The first feature in the set is 1941’s Remorques (Stormy Waters), a genre melodrama begun in 1939 but put on hold at the onset of World War II.  It stars Jean Gabin (Grand Illusion [review]) as André, a happily married tugboat captain who treats his crew like family. In Grémillon’s world, the tugboat life is a rough-and-tumble one, with boats competing for contracts, often negotiated on the fly. Such as it is when we first see them in action. A ship in need of assistance disrupts a reception for one of the crew’s nuptials because a powerful storm has caught them unaware.  André and his men leave the party and their women, including the new bride, to rush through wind and waves to get there and tow the ship in before their rivals do.


Unfortunately for André, the captain of the distressed ship (Jean Marchat, Les dames du Bois des Boulogne) does not share his sense of honor and cheats him out of his fee. Which gives André all the more reason to side with the villain’s wife, Catherine (Michèle Morgan, Port of Shadows), when she attempts to stow away on his ship. While she doesn’t escape that night, a connection is made. Whereas before André was devoted to his loving wife Yvonne (Madeleine Renaud, Le plaisir [review]), now he is tempted to stray.

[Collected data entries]
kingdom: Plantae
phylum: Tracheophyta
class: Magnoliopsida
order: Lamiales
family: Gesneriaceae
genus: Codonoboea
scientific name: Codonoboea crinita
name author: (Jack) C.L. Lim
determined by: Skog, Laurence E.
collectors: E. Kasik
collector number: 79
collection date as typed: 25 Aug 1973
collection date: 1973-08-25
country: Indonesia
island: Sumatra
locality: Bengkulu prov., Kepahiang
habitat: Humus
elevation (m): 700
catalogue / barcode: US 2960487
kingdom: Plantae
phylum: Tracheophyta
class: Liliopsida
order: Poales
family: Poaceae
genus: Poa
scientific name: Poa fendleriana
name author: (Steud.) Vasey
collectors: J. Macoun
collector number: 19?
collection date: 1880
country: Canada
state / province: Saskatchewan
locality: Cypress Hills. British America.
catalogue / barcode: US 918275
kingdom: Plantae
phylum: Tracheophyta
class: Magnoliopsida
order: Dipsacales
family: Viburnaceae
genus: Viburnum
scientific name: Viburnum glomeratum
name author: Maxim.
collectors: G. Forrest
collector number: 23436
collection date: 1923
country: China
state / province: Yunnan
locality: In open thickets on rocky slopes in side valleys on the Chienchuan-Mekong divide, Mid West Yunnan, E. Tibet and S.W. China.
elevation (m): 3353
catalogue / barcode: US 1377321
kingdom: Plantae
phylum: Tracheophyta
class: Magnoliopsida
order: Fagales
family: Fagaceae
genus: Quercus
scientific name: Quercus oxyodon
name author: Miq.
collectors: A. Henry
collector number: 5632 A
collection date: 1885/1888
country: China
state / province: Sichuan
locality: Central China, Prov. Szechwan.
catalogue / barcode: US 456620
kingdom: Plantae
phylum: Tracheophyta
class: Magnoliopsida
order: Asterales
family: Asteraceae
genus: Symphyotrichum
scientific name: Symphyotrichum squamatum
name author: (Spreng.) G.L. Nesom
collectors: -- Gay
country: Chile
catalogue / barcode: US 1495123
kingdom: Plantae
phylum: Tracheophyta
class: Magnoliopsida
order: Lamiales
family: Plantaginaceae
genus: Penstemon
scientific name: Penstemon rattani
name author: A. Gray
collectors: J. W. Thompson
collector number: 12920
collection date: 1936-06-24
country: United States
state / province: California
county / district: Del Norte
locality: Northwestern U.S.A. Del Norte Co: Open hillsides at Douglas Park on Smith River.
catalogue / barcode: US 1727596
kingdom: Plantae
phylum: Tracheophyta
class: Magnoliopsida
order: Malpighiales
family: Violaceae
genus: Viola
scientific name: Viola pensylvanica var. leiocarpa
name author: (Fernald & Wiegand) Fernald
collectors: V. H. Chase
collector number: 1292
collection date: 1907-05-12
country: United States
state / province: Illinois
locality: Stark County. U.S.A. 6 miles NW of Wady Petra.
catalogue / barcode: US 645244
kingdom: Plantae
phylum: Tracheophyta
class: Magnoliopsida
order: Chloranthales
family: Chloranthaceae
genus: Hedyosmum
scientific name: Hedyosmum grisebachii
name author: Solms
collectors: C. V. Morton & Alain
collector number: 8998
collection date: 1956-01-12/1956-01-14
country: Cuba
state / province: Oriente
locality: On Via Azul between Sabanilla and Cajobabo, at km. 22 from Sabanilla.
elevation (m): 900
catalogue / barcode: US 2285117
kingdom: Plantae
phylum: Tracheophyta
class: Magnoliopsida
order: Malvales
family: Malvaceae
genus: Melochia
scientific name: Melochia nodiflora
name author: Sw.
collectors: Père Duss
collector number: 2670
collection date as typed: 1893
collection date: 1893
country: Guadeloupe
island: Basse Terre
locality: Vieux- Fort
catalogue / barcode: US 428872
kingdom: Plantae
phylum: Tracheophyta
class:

[Written instruction A] Print the stretch of the film review from "The first feature" through "their rivals do." word for word.
[Written instruction B] Output the stretch of the entries from their first line through the line containing "collector number: 79", word for word and with nothing else.
These entries have no connection to the film review.

[Task solution A]
The first feature in the set is 1941’s Remorques (Stormy Waters), a genre melodrama begun in 1939 but put on hold at the onset of World War II.  It stars Jean Gabin (Grand Illusion [review]) as André, a happily married tugboat captain who treats his crew like family. In Grémillon’s world, the tugboat life is a rough-and-tumble one, with boats competing for contracts, often negotiated on the fly. Such as it is when we first see them in action. A ship in need of assistance disrupts a reception for one of the crew’s nuptials because a powerful storm has caught them unaware.  André and his men leave the party and their women, including the new bride, to rush through wind and waves to get there and tow the ship in before their rivals do.

[Task solution B]
kingdom: Plantae
phylum: Tracheophyta
class: Magnoliopsida
order: Lamiales
family: Gesneriaceae
genus: Codonoboea
scientific name: Codonoboea crinita
name author: (Jack) C.L. Lim
determined by: Skog, Laurence E.
collectors: E. Kasik
collector number: 79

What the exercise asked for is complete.